= THE TASK =
Copy out the data exactly, leaving the pictures behind.

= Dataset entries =
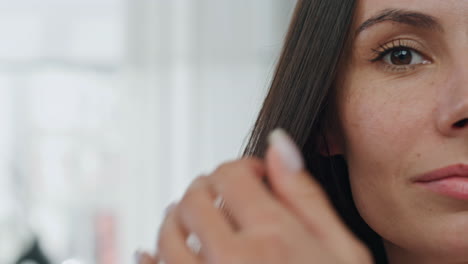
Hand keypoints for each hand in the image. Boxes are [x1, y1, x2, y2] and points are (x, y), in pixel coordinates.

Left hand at [149, 129, 371, 263]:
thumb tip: (279, 146)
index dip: (241, 166)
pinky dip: (146, 257)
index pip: (231, 174)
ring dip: (177, 218)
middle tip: (224, 196)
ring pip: (166, 231)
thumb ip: (305, 196)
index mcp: (273, 239)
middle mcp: (231, 261)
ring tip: (194, 221)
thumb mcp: (342, 251)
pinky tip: (151, 252)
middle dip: (209, 188)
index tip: (252, 176)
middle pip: (194, 195)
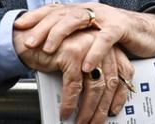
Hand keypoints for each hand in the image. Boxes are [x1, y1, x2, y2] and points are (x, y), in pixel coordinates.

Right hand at [14, 29, 133, 123]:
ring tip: (81, 122)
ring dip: (87, 110)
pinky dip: (70, 103)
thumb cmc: (56, 50)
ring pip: (94, 86)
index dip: (121, 93)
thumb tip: (103, 101)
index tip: (114, 109)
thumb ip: (95, 72)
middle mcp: (101, 44)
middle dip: (101, 108)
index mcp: (108, 45)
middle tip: (96, 122)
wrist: (30, 39)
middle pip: (109, 82)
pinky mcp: (72, 54)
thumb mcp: (82, 59)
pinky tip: (66, 112)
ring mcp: (88, 48)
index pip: (124, 71)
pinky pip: (74, 86)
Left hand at [15, 2, 154, 72]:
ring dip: (62, 34)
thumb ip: (74, 36)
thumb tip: (46, 46)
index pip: (55, 9)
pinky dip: (94, 51)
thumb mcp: (91, 35)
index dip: (36, 16)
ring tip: (50, 51)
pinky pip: (105, 38)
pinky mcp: (121, 27)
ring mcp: (106, 16)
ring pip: (79, 20)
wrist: (149, 32)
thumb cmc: (118, 36)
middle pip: (62, 14)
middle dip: (43, 28)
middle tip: (29, 43)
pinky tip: (86, 64)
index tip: (18, 25)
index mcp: (82, 11)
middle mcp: (92, 10)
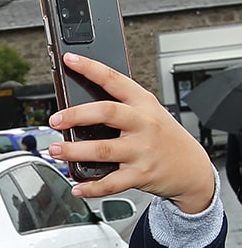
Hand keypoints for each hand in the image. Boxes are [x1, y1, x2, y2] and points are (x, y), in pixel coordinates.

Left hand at [48, 53, 214, 213]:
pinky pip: (111, 183)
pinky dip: (91, 187)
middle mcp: (143, 124)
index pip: (114, 79)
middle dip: (76, 115)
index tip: (68, 60)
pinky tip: (77, 186)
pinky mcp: (141, 174)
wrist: (193, 167)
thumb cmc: (163, 136)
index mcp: (143, 103)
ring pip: (102, 150)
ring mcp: (142, 150)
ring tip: (56, 150)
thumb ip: (119, 107)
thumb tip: (76, 109)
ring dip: (74, 151)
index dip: (90, 68)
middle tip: (55, 120)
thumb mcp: (148, 113)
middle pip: (106, 113)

= EXERCISE RESPONSE =
Hand keypoints for each hand in the image. Boxes are [x1, y1, x2, y2] and points are (x, y), in pixel coordinates.

Left hand at [149, 129, 371, 263]:
thumb tip: (279, 146)
index dip: (241, 166)
pinky dip: (146, 257)
index pip: (231, 174)
ring dip: (177, 218)
middle tip: (224, 196)
ring pip: (166, 231)
thumb ip: (305, 196)
index mcp: (273, 239)
middle mcp: (231, 261)
ring tip: (194, 221)
thumb mcp: (342, 251)
pinky tip: (151, 252)
middle dip: (209, 188)
index tip: (252, 176)
middle pip: (194, 195)
Hand keypoints for each hand in the image. Boxes are [x1, y1, x2, y2] and points are (x, y), in pixel coordinates.

Right hand at [14, 29, 133, 123]:
ring tip: (81, 122)
ring dip: (87, 110)
pinky dip: (70, 103)
thumb cmc: (56, 50)
ring pip: (94, 86)
index dip: (121, 93)
thumb tip: (103, 101)
index tip: (114, 109)
thumb ip: (95, 72)
middle mcp: (101, 44)
middle dip: (101, 108)
index mcp: (108, 45)
middle tip: (96, 122)
wrist: (30, 39)
middle pip: (109, 82)
pinky mcp: (72, 54)
thumb mcp: (82, 59)
pinky tip: (66, 112)
ring mcp: (88, 48)
index pip: (124, 71)
pinky pip: (74, 86)
Left hand at [15, 2, 154, 72]:
ring dip: (62, 34)
thumb ip: (74, 36)
thumb tip: (46, 46)
index pip: (55, 9)
pinky dip: (94, 51)
thumb mcp: (91, 35)
index dip: (36, 16)
ring tip: (50, 51)
pinky pip: (105, 38)
pinky mcp: (121, 27)
ring mcp: (106, 16)
ring pip: (79, 20)
wrist: (149, 32)
thumb cmc: (118, 36)
middle pip: (62, 14)
middle dip: (43, 28)
middle tip: (29, 43)
pinky tip: (86, 64)
index tip: (18, 25)
index mcp: (82, 11)
middle mcp: (92, 10)
Hand keypoints for each hand in the image. Boxes are [x1, y1, x2, y2] and points are (x, y), in pixel coordinates.

Left hand at [48, 53, 214, 213]:
pinky pip: (111, 183)
pinky dip: (91, 187)
middle mcp: (143, 124)
index pip: (114, 79)
middle dip: (76, 115)
index tip: (68, 60)
pinky tip: (77, 186)
pinky mcp: (141, 174)
wrist: (193, 167)
thumb cmc: (163, 136)
index mcp: (143, 103)
ring pip: (102, 150)
ring mcp: (142, 150)
ring tip: (56, 150)
thumb ip: (119, 107)
thumb tip: (76, 109)
ring dip: (74, 151)
index dip: (90, 68)
middle tip: (55, 120)
thumb mcp: (148, 113)
middle pip: (106, 113)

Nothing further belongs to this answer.